▶ Exercise
Recast every line of the data below as one numbered list. Skip blank lines and leave the pictures out.
----- Dataset records
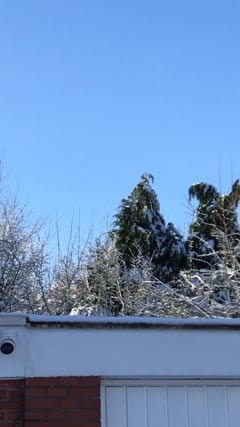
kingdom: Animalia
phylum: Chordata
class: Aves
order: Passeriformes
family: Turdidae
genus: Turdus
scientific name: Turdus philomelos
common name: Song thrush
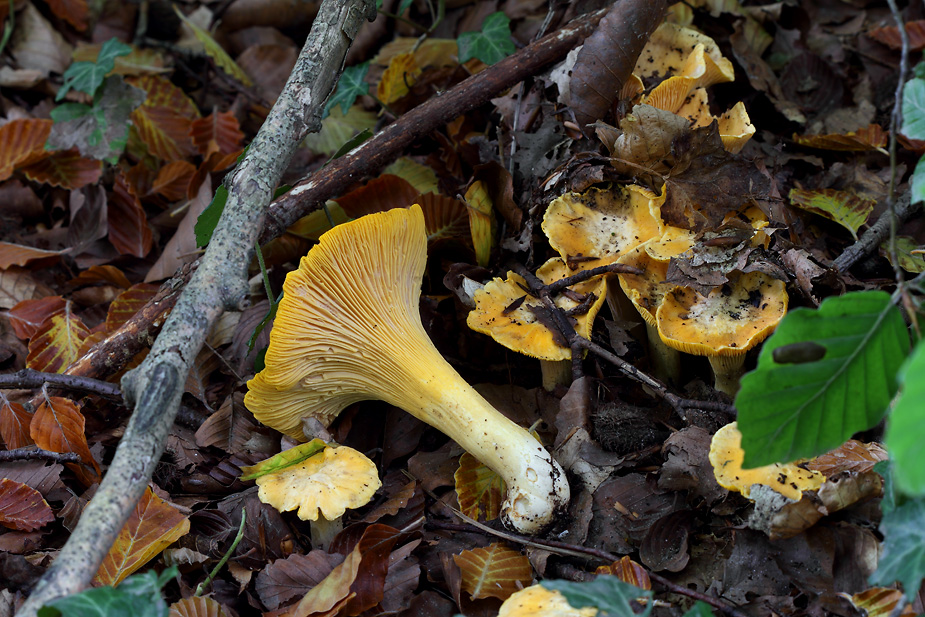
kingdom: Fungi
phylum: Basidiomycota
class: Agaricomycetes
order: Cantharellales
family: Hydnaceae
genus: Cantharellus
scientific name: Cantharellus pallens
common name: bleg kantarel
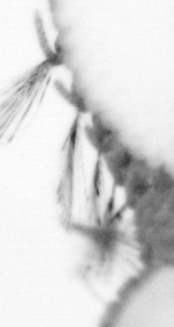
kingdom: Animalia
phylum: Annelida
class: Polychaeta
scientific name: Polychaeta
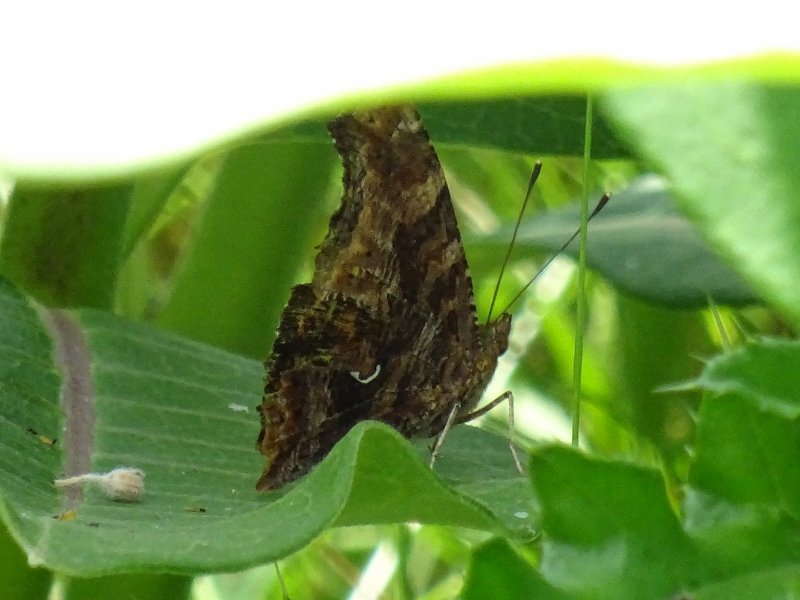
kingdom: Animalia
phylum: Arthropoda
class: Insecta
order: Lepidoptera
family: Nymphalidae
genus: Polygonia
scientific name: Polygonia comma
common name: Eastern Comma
----------
▶ The completed task
1. kingdom: Animalia
2. phylum: Chordata
3. class: Aves
4. order: Passeriformes
5. family: Turdidae
6. genus: Turdus
7. scientific name: Turdus philomelos
8. common name: Song thrush
9. kingdom: Fungi
10. phylum: Basidiomycota
11. class: Agaricomycetes
12. order: Cantharellales
13. family: Hydnaceae
14. genus: Cantharellus
15. scientific name: Cantharellus pallens
16. common name: bleg kantarel
17. kingdom: Animalia
18. phylum: Annelida
19. class: Polychaeta
20. scientific name: Polychaeta
21. kingdom: Animalia
22. phylum: Arthropoda
23. class: Insecta
24. order: Lepidoptera
25. family: Nymphalidae
26. genus: Polygonia
27. scientific name: Polygonia comma
28. common name: Eastern Comma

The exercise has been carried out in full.